Insights selects a diverse group of fashion designers that communicate their concepts and beliefs through clothing and accessories.

Hussein Chalayan: Fashion, objects and storytelling


Video credit: 'Hussein on film' via YouTube.
Central Saint Martins (CSM) graduate Hussein Chalayan, a designer famous for his conceptual approach to fashion, created a series of portable furniture pieces for his Autumn/Winter 2000 collection. Inspired by the theme of wartime and families forced to flee their homes, the catwalk show featured models dismantling a set of wooden chairs, turning chair covers into dresses and folding the chairs into travel cases. Watch the video to find out how a coffee table became an A-line skirt.

Follow Hussein’s studio on Instagram

Katharine Hamnett: Political tees

Young members of Red Wedge wearing Grey Organisation t-shirts designed for the Labour Party.
Katharine Hamnett, another CSM graduate, is a fashion designer and political activist who made slogan t-shirts iconic in the ’80s. White tees with bold statements in black lettering tackled a range of political issues including nuclear weapons, world poverty and famine. According to Hamnett, a successful t-shirt is a voice, it has to make you think and (more importantly) act. Hamnett’s slogan t-shirts became cultural signposts of the era, they were featured in music videos (worn by artists such as Wham! and Queen). They were an inspiration behind the ‘Frankie Says Relax’ t-shirt design and more recently, were re-worked by House of Holland into a series of tongue-in-cheek t-shirts aimed at the fashion industry.

Follow Katherine’s studio on Instagram

Stella McCartney: Ethically led, high-end fashion


She is the daughter of former Beatles member Paul McCartney and American musician, photographer and animal rights activist Linda McCartney. Her upbringing gave her an early interest in animal rights advocacy and sustainable living. A lifelong vegetarian, McCartney does not use any leather or fur in her clothing or accessories, a very unusual approach for a high-end fashion house. She supports PETA and speaks about animal cruelty in the fashion industry. In addition, all Stella McCartney boutiques are operated in an eco-friendly manner, the stores’ biodegradable bags are made from corn, for example.

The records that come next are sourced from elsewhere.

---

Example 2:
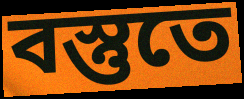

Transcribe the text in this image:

বস্তুতে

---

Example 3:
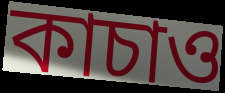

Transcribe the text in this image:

কাচাও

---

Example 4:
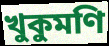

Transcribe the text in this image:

খুকুমণি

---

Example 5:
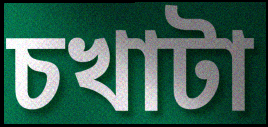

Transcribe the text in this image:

চখাটা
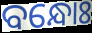
ବନ୍ଧୋଃ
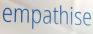
empathise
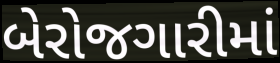
બેરોજગારીમાં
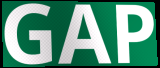
GAP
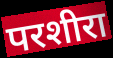
परशीरा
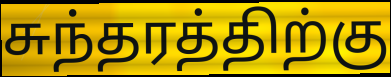
சுந்தரத்திற்கு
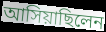
আসিয়াছিলেন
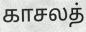
காசலத்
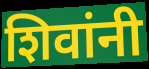
शिवांनी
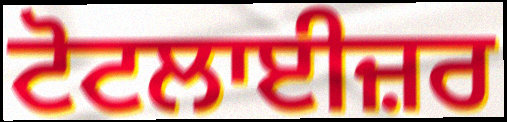
ਟੋਟਲਾਈਜ਼ਰ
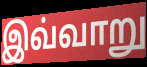
இவ்வாறு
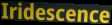
Iridescence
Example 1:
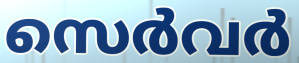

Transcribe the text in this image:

സെർവർ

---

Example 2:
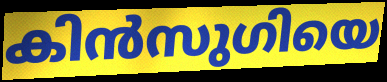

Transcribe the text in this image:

കിൻസുഗിയെ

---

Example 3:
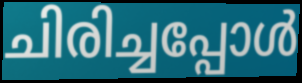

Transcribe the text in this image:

ചിരിച്ചപ്പോൾ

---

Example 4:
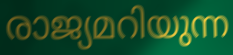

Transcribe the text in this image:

രാജ്യമറിയുന്ന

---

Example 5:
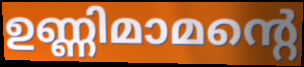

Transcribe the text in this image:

ഉണ്ണിമാമന്റെ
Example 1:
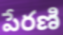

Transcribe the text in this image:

పేరణి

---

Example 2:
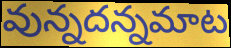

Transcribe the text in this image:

వున్నదన్నమాట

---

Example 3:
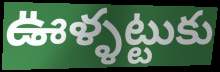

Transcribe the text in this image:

ఊళ్ళట్టుకు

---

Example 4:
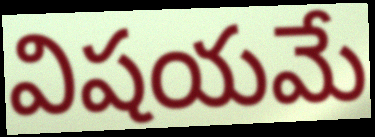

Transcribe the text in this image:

విషయమే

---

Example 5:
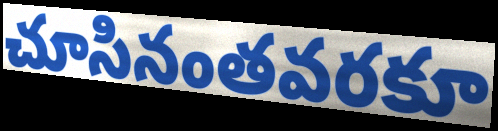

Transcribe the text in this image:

చూసినంతవరకూ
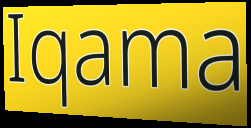
Iqama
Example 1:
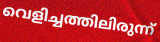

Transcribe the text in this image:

വെളിച്ചത്തിലിരുന്ന്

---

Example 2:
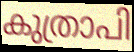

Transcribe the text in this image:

Follow Stella’s studio on Instagram

Grace Wales Bonner: Race, colonialism, identity


For menswear designer Grace Wales Bonner, born in south-east London to an English mother and Jamaican father, fashion is a way of exploring her dual identity. She uses her designs to play with representation and to challenge ideas of masculinity, privilege and luxury. Model casting is key to her creative process; she’s interested in models coming from dual heritage backgrounds. She listens to their stories, how they respond to her designs and makes them a part of her collection, a part of the story.

Follow Grace’s studio on Instagram

Bethany Williams: Community, sustainability and social change

Photography by Felix Cooper and styling by Anders Sølvsten Thomsen. ‘Breadline’ collection.
To produce her final collection titled ‘Breadline’, London College of Fashion (LCF) graduate Bethany Williams used waste materials from food banks and recycled cardboard from Tesco. Focusing on the issue of hidden hunger in the UK, Williams developed an exchange of fresh fruit and vegetables for waste items from food bank users. She then collaborated with local craftsmen/women using traditional hand crafted techniques to create sustainable woven, printed, knitted and embroidered materials. Part of the profits from the collection will go back to The Vauxhall Food Bank to complete the cycle of exchange.